4.1 Bestemmingsomschrijving
De voor '
Wonen' aangewezen gronden zijn bestemd voor:
- wonen;
- ter plaatse van de aanduiding 'erf' een erf;
- ter plaatse van de aanduiding 'tuin' een tuin;
- bij deze bestemming behorende voorzieningen, zoals erven, tuinen, toegangs- en achterpaden, parkeervoorzieningen.
4.2.1 Hoofdgebouwen
Voor het bouwen van hoofdgebouwen gelden de volgende regels:
- hoofdgebouwen mogen uitsluitend binnen een bouwvlak worden gebouwd;
- het bouwvlak mag volledig worden bebouwd;
- ter plaatse van de aanduiding 'vrijstaand', is uitsluitend een vrijstaande woning toegestaan;
- het aantal woningen mag niet meer bedragen dan aangegeven staat op de verbeelding ter plaatse van de aanduiding 'maximum aantal wooneenheden;
- ter plaatse van de aanduiding 'maximale goothoogte' geldt de aangegeven maatvoering als maximale goothoogte;
- de maximale bouwhoogte bedraagt 4 meter meer dan de maximale goothoogte;
- de afstand van vrijstaande woningen, met daarbij behorende aan- en uitbouwen en overkappingen, tot de zijdelingse perceelsgrenzen mag niet minder dan 3 meter bedragen.

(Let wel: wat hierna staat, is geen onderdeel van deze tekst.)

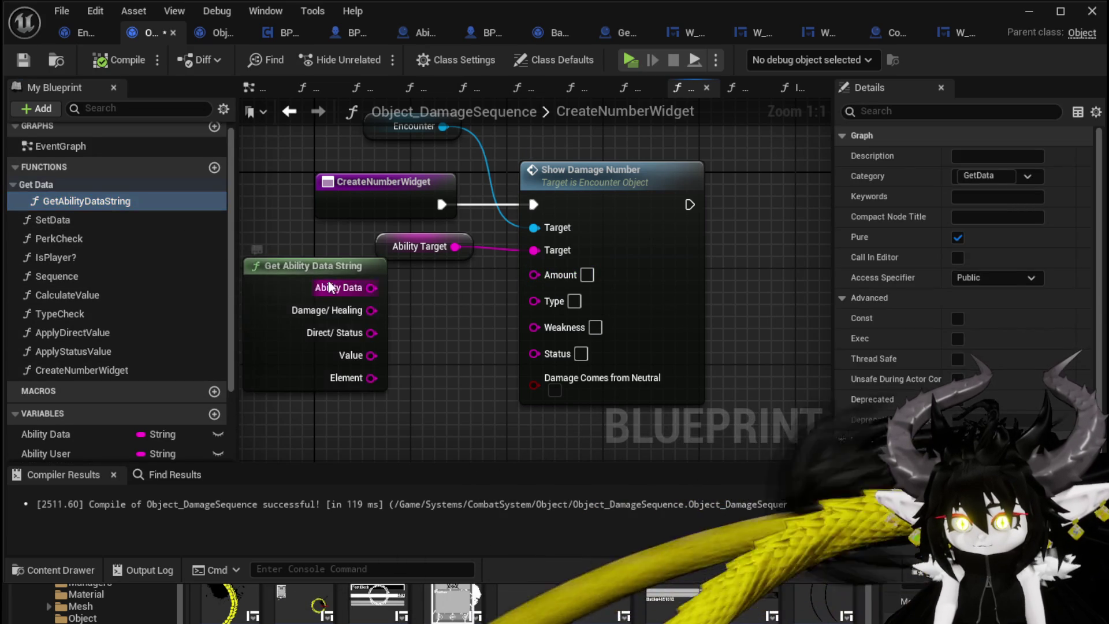
pyautogui.moveTo(330, 287)
pyautogui.mouseDown()
pyautogui.moveTo(389, 320)
pyautogui.moveTo(344, 279)
pyautogui.moveTo(453, 308)
pyautogui.moveTo(445, 351)
pyautogui.mouseUp()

4.2.2 Bijgebouwen en aan- en uitbouwen
Voor het bouwen van bijgebouwen en aan- en uitbouwen gelden de volgende regels:
- bijgebouwen en aan- en uitbouwen mogen binnen het bouwvlak en ter plaatse van de aanduiding 'erf' worden gebouwd;
- de maximale goothoogte bedraagt 3 meter;
- de maximale bouwhoogte bedraagt 7 meter;
- de afstand van gebouwen tot de perceelsgrens mag niet minder dan 1 meter bedragen, tenzij gebouwen in de perceelsgrens worden gebouwd;
- op gronden ter plaatse van de aanduiding 'erf' mag tot maximaal 40% worden bebouwd met bijgebouwen, aan- en uitbouwen en overkappingen met een maximum van 60 m²;
- indien de toelaatbare bebouwing ingevolge het het bepaalde in sub e minder zou bedragen dan 20 m² is een bebouwingspercentage van 50% tot een maximum van 20 m² toegestaan.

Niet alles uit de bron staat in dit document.